Hunger And Thirst (Tender Loving Empire)

[BIG BAND] Capturing Typhoon's epic live presence on record would seem an impossible task. In person, the Portland collective is both joyful and dark, subtle and—with around 10 members at most shows—entirely overwhelming in its explosiveness. Between the sweat and the choir—everyone in the band sings—Typhoon shows can feel like I'd imagine church feels for religious people. It's soul-stirring. It would seem to be an experience that no compact disc or vinyl record could hold. And none has, until Hunger and Thirst.

This is apparent from the start, when 10 seconds of shaker introduces "Starting Over (Bad Habits)." Sparse, queasy stabs of electric guitar and jug-band percussion follow suit. "I've started a new beginning," frontman Kyle Morton opens. "Suspiciously like the old one—only this time I'm ready." These are words every Typhoon fan (and the band has made lots of them in a five-year journey that brought them up I-5 from Salem to Portland) wants to hear. After lineup changes and hiatuses, this band is at full force. Cue the choir. Cue the horns. Cue the strings. Let it all blast.

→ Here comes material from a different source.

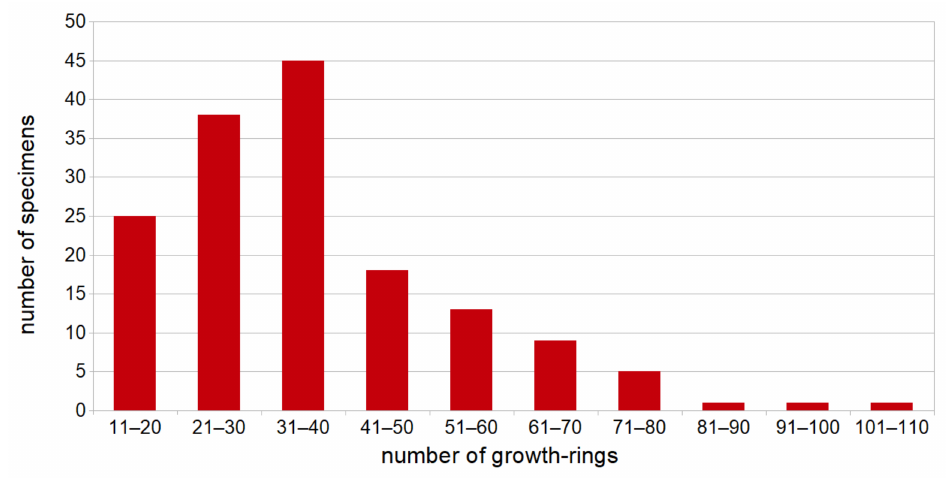
Figure 5. Distribution of tree age classes within analysed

But that's where Typhoon throws us a curve: Hunger and Thirst shows a great deal of compositional restraint. Tracks like the soulful, choir-driven "Ghost Train" and the spooky "Old Haunts, New Cities" play on their listener's anticipation of the muscular blasts befitting of Typhoon's name, but pay off in small, intoxicating doses. This evidences the band's growth, and makes Typhoon's most intense musical punctuations (the stomping blues of "Mouth of the Cave" and the metal riffage of the ensuing "Belly of the Cavern") all the more striking.

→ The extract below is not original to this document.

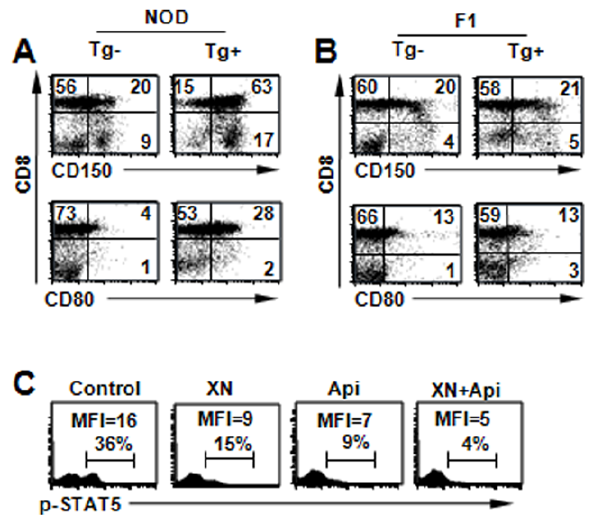
Figure 4. Expression of costimulatory molecules CD150, CD80 in Stat5b transgenic lines. (A) CD150 and CD80 are increased on the surface of CD8 + thymocytes even before the development of lymphoma. Shown are data from a NOD.Stat5 Tg mouse (Tg + ) and a littermate control (Tg 2 ) at 6 weeks of age. P , 0.01, compared with that of littermate controls. (B) CD150 and CD80 are not significantly different between transgenic F1 mice and littermate controls at 6 weeks of age. P . 0.05, compared with that of littermate controls. (C) p-STAT5 levels after two weeks of treatment with Apigenin and Xanthohumol alone or in combination. Data for thymus of the treated mice (12 weeks of age) are shown here. Representative data are shown from 1 of 3 similar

If the band has grown in leaps and bounds, so has Morton's songwriting. Always an empathetic writer, he's never been so eloquent as on "CPR/Claws Part 2," a gutwrenching ballad of an elderly widow or widower living his or her final days alone. "It's quiet and you wait," he sings. "You make the bed for two you've always made." Horns sweep gently into the pulsing track. "As long as you're waiting/ Since you have nothing to do with your hands/ You might as well pray," Morton suggests, before turning inward. "I am no God-fearing man/ But I am afraid/ Of something that I cannot quite explain." Cue the choir. Cue the strings. Cue the best local album of 2010 thus far.

SEE IT:

Typhoon plays Saturday, May 1, at Backspace. 6 pm. $5. All ages. Later that night, Typhoon plays at the Someday Lounge. 9 pm. $7. 21+. See listings for details.